How quickly the lights and noises aboard the Old Province became indistinct! It was startling. The boat rose and sank, driven further and further onward. All was darkness, except the lanterns and the pale light from overhead that revealed each anxious face and the glitter of the wave-crests. The few women crouched together. Gerald pressed close to Philip’s side, but now uttered no word. They had begun the lonely and dangerous pull to Knoxport Cove, the nearest harbor. The strong arms of those who rowed conquered half mile after half mile. It was impossible to see two yards around them. Once they thought that a tug was passing somewhere beyond. That was something to be feared as well as hoped for. Under Eversham’s rallying they cheered again and again. Two of the men fired their pistols. They heard nothing more, however, and the rowers settled down again to their battle. All had gone well enough, so far. If they could but know whether the other boats from the abandoned ship were making as safe a progress as theirs! At length, too, there came over the surge the chime of a bell, faint at first, but gradually more distinct, “One—two—one—two—one—two—one—two;” a strange, lonely rhythm, but unmistakable.
“I take it that’s the buoy on Leunggren’s Rock!” exclaimed Mr. Eversham. “Our course is all right.”
Every one drew an easier breath. Gerald was resting his head on Philip’s shoulder, listening in almost perfect silence to whatever Philip, from time to time, said softly to keep him tranquil and even to make him think lightly of the perils of their situation. The boy sat up now and hearkened. “Yes, it’s a bell, Philip; it’s a bell! I hear it,” he presently said. “It sounds like the church-bell at Ossokosee, don’t it?” he added wearily—“just before Mr. Sprowers stops ringing it. I wonder how they will land us when we get to that place we’re trying for.”
But, as he spoke, a shriek, a dreadful shriek, broke from the lips of a woman opposite. She had carried a baby in her arms tightly wrapped in a shawl. Standing upright, she struggled frantically with those nearest her, who held her back from leaping over the gunwale. In changing her position she had lost her balance and stumbled, and the child had fallen from her very arms into the sea!

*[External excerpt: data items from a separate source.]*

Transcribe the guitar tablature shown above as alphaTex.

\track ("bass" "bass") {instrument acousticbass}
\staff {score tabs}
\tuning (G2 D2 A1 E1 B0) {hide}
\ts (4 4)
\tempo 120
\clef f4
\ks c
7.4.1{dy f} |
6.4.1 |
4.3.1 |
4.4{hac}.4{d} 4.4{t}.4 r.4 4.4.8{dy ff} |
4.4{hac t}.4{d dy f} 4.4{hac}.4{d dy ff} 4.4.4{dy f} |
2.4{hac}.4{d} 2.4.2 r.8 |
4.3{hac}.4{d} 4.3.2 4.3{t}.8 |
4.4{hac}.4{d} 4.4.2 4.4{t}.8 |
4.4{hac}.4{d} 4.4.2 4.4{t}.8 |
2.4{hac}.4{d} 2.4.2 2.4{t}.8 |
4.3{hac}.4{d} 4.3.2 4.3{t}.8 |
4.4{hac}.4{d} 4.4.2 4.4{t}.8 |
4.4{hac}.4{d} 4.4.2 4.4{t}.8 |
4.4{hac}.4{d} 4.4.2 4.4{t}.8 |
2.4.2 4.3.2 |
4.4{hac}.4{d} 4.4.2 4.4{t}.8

“Sit down, I say! Sit down for your lives!” cried Eversham. “The boat will be swamped!” The packages of plate in the middle were shifting perilously, falling against each other. Too late! Lurching violently on the very crest of the roller, the boat toppled, plunged, and then cast out its load—men, women, boys, oars, all—pell-mell together.
For two or three seconds—the kind that seem an eternity—Philip Touchtone, thrown sidelong, struggled in the sea, conscious of but two things. He gripped the gunwale with one hand, half his body submerged. The other was upstretched, and with the palm and each finger pressing with the strength of iron levers, as it seemed, it held back Gerald Saxton from falling out, over his shoulders. Gerald had been hurled against the gunwale, not over it. Philip pushed upward and hung on. The boat righted itself. Lightened of its load, the succeeding wave lifted it like a withered leaf. It swirled it, eddying onward into the fog, out of the reach of those other strugglers in the black water, in a twinkling. All this took place in less time than it takes to tell it.
“Philip! Philip!” came Gerald’s faint cry.
“Hold on!—hold on!” Touchtone gasped. He pulled himself a few inches higher. With a desperate effort he dragged his legs over and rolled down into the boat, dashing what little breath was left in Gerald’s body out of it, as the terrified boy, who had in falling clutched a thwart, raised his dripping and bruised head. Touchtone struck out his arm and caught hold of Gerald’s shoulder.
They were drenched to the skin by the water shipped; but so quickly had the dreadful calamity happened that not a fourth part of what might have invaded the boat was swashing about in it. They drew themselves upward. The knowledge of their deliverance became more distinct. But they were—alone! They glanced fearfully around. The pallid, feeble light from overhead told them it again. Alone! The cries of those struggling with the sea, with exhaustion and death, pursued them. Eversham’s voice—they heard it. But the despairing sounds came from a distance, rods out of their reach, in the fog. The sea was running like a mill-race. Not an oar lay in the boat. The distance widened with each wave. To give help was impossible. Presently the cries ceased. All was still except the lapping of the water within the boat and without.
O, mysterious choice of heaven! Out of all the rest, they two, only, were there alive! Hand grasped hand feebly.